• [Records supplied]:

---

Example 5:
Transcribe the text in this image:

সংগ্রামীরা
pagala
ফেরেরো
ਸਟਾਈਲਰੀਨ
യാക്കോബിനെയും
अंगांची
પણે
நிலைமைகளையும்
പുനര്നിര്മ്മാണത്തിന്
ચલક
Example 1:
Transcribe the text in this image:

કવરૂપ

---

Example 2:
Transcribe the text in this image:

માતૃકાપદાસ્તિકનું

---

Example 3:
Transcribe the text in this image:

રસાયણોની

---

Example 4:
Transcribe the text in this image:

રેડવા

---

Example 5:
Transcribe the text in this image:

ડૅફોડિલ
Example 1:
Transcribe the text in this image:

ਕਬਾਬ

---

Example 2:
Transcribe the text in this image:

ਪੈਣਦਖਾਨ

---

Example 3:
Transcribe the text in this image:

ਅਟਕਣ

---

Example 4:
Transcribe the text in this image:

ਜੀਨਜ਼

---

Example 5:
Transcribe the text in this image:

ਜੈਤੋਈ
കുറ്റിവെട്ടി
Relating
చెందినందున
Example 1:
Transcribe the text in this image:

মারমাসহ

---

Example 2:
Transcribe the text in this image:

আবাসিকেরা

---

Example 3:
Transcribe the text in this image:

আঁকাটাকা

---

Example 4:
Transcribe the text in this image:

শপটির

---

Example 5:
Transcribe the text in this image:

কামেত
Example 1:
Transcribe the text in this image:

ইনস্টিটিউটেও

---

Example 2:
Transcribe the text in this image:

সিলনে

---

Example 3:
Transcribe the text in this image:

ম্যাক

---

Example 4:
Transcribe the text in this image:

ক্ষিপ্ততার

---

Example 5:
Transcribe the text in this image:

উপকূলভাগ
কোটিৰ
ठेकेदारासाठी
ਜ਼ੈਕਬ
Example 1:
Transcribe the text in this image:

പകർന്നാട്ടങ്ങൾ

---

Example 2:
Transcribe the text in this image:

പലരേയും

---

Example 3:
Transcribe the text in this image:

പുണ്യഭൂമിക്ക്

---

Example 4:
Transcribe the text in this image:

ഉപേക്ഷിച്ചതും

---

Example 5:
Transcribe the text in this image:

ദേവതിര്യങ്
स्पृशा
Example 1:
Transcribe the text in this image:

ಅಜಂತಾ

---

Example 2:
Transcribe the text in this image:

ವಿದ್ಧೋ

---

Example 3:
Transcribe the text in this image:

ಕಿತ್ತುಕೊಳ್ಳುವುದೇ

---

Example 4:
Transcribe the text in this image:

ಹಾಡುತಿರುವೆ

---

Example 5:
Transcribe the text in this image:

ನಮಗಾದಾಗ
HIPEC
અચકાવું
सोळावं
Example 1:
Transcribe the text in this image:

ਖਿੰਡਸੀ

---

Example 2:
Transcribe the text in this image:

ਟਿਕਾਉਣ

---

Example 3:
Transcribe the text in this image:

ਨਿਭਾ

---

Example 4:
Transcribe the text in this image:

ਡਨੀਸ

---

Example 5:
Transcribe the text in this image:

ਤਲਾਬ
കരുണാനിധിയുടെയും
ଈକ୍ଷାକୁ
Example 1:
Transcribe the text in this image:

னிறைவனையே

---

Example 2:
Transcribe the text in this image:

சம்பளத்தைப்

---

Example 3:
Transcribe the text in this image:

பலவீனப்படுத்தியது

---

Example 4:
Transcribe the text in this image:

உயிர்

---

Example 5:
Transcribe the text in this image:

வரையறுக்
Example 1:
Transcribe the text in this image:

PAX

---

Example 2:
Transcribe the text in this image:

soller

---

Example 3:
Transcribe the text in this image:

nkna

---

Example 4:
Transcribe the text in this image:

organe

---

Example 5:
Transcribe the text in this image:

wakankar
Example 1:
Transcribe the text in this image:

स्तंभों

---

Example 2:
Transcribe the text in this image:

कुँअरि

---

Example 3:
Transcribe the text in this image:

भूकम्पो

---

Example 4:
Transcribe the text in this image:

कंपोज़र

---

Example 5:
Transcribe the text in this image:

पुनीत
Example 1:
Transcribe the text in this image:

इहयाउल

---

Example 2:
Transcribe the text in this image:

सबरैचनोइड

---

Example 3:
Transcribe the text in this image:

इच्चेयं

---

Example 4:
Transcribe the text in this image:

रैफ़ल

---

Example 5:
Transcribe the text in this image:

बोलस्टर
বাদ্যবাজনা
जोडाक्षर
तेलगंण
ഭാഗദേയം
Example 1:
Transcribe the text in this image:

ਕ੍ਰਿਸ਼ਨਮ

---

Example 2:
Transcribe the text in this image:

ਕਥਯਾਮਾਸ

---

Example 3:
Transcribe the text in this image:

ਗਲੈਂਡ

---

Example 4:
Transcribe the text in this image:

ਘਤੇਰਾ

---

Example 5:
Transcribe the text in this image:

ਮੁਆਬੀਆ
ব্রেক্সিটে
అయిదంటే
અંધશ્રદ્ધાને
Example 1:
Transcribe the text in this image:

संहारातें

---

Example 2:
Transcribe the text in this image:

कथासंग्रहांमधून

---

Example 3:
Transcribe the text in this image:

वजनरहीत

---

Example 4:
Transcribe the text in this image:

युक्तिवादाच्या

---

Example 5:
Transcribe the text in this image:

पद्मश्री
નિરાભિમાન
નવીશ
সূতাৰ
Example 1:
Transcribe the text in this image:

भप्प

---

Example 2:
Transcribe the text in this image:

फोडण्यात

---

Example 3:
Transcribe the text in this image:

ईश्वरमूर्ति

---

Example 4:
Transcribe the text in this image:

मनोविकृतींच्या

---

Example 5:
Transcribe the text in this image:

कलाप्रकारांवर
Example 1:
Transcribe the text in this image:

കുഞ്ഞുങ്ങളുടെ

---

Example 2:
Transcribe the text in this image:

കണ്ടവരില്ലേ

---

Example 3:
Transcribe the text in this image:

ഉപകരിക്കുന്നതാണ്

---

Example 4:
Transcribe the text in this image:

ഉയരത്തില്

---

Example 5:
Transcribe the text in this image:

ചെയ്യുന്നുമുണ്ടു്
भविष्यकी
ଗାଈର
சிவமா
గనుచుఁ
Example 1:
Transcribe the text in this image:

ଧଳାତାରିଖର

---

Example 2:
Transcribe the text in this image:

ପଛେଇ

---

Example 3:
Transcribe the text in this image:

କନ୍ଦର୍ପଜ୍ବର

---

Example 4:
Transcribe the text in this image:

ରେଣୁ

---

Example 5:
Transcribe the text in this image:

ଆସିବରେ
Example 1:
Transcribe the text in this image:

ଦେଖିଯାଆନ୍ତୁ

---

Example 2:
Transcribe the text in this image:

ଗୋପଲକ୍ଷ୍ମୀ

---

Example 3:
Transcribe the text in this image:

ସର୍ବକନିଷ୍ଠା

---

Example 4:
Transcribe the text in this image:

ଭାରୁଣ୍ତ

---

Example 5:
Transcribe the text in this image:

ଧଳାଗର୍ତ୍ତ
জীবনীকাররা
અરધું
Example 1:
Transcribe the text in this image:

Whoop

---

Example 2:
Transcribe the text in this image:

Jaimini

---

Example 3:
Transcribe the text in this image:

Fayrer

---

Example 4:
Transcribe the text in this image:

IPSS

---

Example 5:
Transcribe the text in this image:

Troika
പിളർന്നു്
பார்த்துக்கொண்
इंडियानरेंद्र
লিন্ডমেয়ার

• [Action item]:
Your answer should be an exact transcription of the data above.

• [Task output]:
---

Example 5:
Transcribe the text in this image:

সংগ্রামীরা
pagala
ফেরেরো
ਸਟਾਈਲਰੀਨ
യാക്കോബിനെയും
अंगांची
પણે
நிலைமைகளையும்
പുനര്നിര്മ്മാണത്തിന്
ચલક
Example 1:
Transcribe the text in this image:

કવરૂપ

---

Example 2:
Transcribe the text in this image:

માતૃકાપદાસ્તિકનું

---

Example 3:
Transcribe the text in this image:

રસાયણોની

---

Example 4:
Transcribe the text in this image:

રેડવા

---

Example 5:
Transcribe the text in this image:

ડૅફોડિલ
Example 1:
Transcribe the text in this image:

ਕਬਾਬ

---

Example 2:
Transcribe the text in this image:

ਪੈਣਦਖਾਨ

---

Example 3:
Transcribe the text in this image:

ਅਟਕਣ

---

Example 4:
Transcribe the text in this image:

ਜੀਨਜ਼

---

Example 5:
Transcribe the text in this image:

ਜੈਤੋਈ
കുറ്റിവെട്ടി
Relating
చెందినందున
Example 1:
Transcribe the text in this image:

মারমাসহ

---

Example 2:
Transcribe the text in this image:

আবাসিকেরা

---

Example 3:
Transcribe the text in this image:

আঁকাটাকা

---

Example 4:
Transcribe the text in this image:

শপটির

---

Example 5:
Transcribe the text in this image:

কামেত
Example 1:
Transcribe the text in this image:

ইনস্টিটিউটেও

---

Example 2:
Transcribe the text in this image:

সিলনে

---

Example 3:
Transcribe the text in this image:

ম্যাক

---

Example 4:
Transcribe the text in this image:

ক্ষিপ্ততার

---

Example 5:
Transcribe the text in this image:

উপকূলভাগ
কোটিৰ
ठेकेदारासाठी
ਜ਼ੈਕਬ
Example 1:
Transcribe the text in this image:

പകർന്നാട്ടങ്ങൾ

---

Example 2:
Transcribe the text in this image:

പലരേയും

---

Example 3:
Transcribe the text in this image:

പുണ്യഭൂമിക്ക്

---

Example 4:
Transcribe the text in this image:

ഉപേക്ഷിച്ചതും

---

Example 5:
Transcribe the text in this image:

ദേവതിര്യങ്
स्पृशा
Example 1:
Transcribe the text in this image:

ಅಜಂತಾ

---

Example 2:
Transcribe the text in this image:

ವಿದ್ಧೋ

---

Example 3:
Transcribe the text in this image:

ಕಿತ್ತುಕೊಳ್ಳುವುದೇ

---

Example 4:
Transcribe the text in this image:

ಹಾಡುತಿರುವೆ

---

Example 5:
Transcribe the text in this image:

ನಮಗಾದಾಗ
HIPEC
અચકાવું
सोळावं
Example 1:
Transcribe the text in this image:

ਖਿੰਡਸੀ

---

Example 2:
Transcribe the text in this image:

ਟਿਕਾਉਣ

---

Example 3:
Transcribe the text in this image:

ਨਿਭਾ

---

Example 4:
Transcribe the text in this image:

ਡਨੀਸ

---

Example 5:
Transcribe the text in this image:

ਤਲਾਬ
കരുണാനിധിയുടെയും
ଈକ୍ଷାକୁ
Example 1:
Transcribe the text in this image:

னிறைவனையே

---

Example 2:
Transcribe the text in this image:

சம்பளத்தைப்

---

Example 3:
Transcribe the text in this image:

பலவீனப்படுத்தியது

---

Example 4:
Transcribe the text in this image:

உயிர்

---

Example 5:
Transcribe the text in this image:

வரையறுக்
Example 1:
Transcribe the text in this image:

PAX

---

Example 2:
Transcribe the text in this image:

soller

---

Example 3:
Transcribe the text in this image:

nkna

---

Example 4:
Transcribe the text in this image:

organe

---

Example 5:
Transcribe the text in this image:

wakankar
Example 1:
Transcribe the text in this image:

स्तंभों

---

Example 2:
Transcribe the text in this image:

कुँअरि

---

Example 3:
Transcribe the text in this image:

भूकम्पो

---

Example 4:
Transcribe the text in this image:

कंपोज़र

---

Example 5:
Transcribe the text in this image:

पुनीत
Example 1:
Transcribe the text in this image:

इहयाउल

---

Example 2:
Transcribe the text in this image:

सबरैचनोइड

---

Example 3:
Transcribe the text in this image:

इच्चेयं

---

Example 4:
Transcribe the text in this image:

रैफ़ल

---

Example 5:
Transcribe the text in this image:

बोलस्टर
বাদ্যবাজনা
जोडाक्षर
तेलगंण
ഭാഗദേയം
Example 1:
Transcribe the text in this image:

ਕ੍ਰਿਸ਼ਨਮ

---

Example 2:
Transcribe the text in this image:

ਕਥਯਾਮਾਸ

---

Example 3:
Transcribe the text in this image:

ਗਲੈਂਡ

---

Example 4:
Transcribe the text in this image:

ਘਤੇਰਾ

---

Example 5:
Transcribe the text in this image:

ਮੁਆਬੀਆ
ব্রেক্সিটে
అయిదంటే
અંધશ્રદ્ધાને
Example 1:
Transcribe the text in this image:

संहारातें

---

Example 2:
Transcribe the text in this image:

कथासंग्रहांमधून

---

Example 3:
Transcribe the text in this image:

वजनरहीत

---

Example 4:
Transcribe the text in this image:

युक्तिवादाच्या

---

Example 5:
Transcribe the text in this image:

पद्मश्री
નિરાભિમાન
નવીશ
সূতাৰ
Example 1:
Transcribe the text in this image:

भप्प

---

Example 2:
Transcribe the text in this image:

फोडण्यात

---

Example 3:
Transcribe the text in this image:

ईश्वरमूर्ति

---

Example 4:
Transcribe the text in this image:

मनोविकृतींच्या

---

Example 5:
Transcribe the text in this image:

कलाप्रकारांवर
Example 1:
Transcribe the text in this image:

കുഞ്ഞുങ്ങളുടെ

---

Example 2:
Transcribe the text in this image:

കണ്ടവരില്ലേ

---

Example 3:
Transcribe the text in this image:

ഉപകരിക്കുന്നതാണ്

---

Example 4:
Transcribe the text in this image:

ഉയരത്തില്

---

Example 5:
Transcribe the text in this image:

ചെയ്യുന്നുമുണ്ടു്
भविष्यकी
ଗାଈର
சிவமா
గనుచుఁ
Example 1:
Transcribe the text in this image:

ଧଳାତାରିଖର

---

Example 2:
Transcribe the text in this image:

ପଛେଇ

---

Example 3:
Transcribe the text in this image:

କନ୍ଦର୍ପଜ୍ବର

---

Example 4:
Transcribe the text in this image:

ରେଣୁ

---

Example 5:
Transcribe the text in this image:

ଆସିବରେ
Example 1:
Transcribe the text in this image:

ଦେଖିଯାଆନ୍ତୁ

---

Example 2:
Transcribe the text in this image:

ଗୋପଲକ୍ଷ୍ମୀ

---

Example 3:
Transcribe the text in this image:

ସର୍ବକନିଷ୍ଠା

---

Example 4:
Transcribe the text in this image:

ଭାରୁଣ୍ତ

---

Example 5:
Transcribe the text in this image:

ଧଳାଗର୍ତ୍ତ
জীবনীকাররা
અરધું
Example 1:
Transcribe the text in this image:

Whoop

---

Example 2:
Transcribe the text in this image:

Jaimini

---

Example 3:
Transcribe the text in this image:

Fayrer

---

Example 4:
Transcribe the text in this image:

IPSS

---

Example 5:
Transcribe the text in this image:

Troika
പിളർന്നു്
பார்த்துக்கொண்
इंडियानरेंद्र
লিন্ডমেয়ার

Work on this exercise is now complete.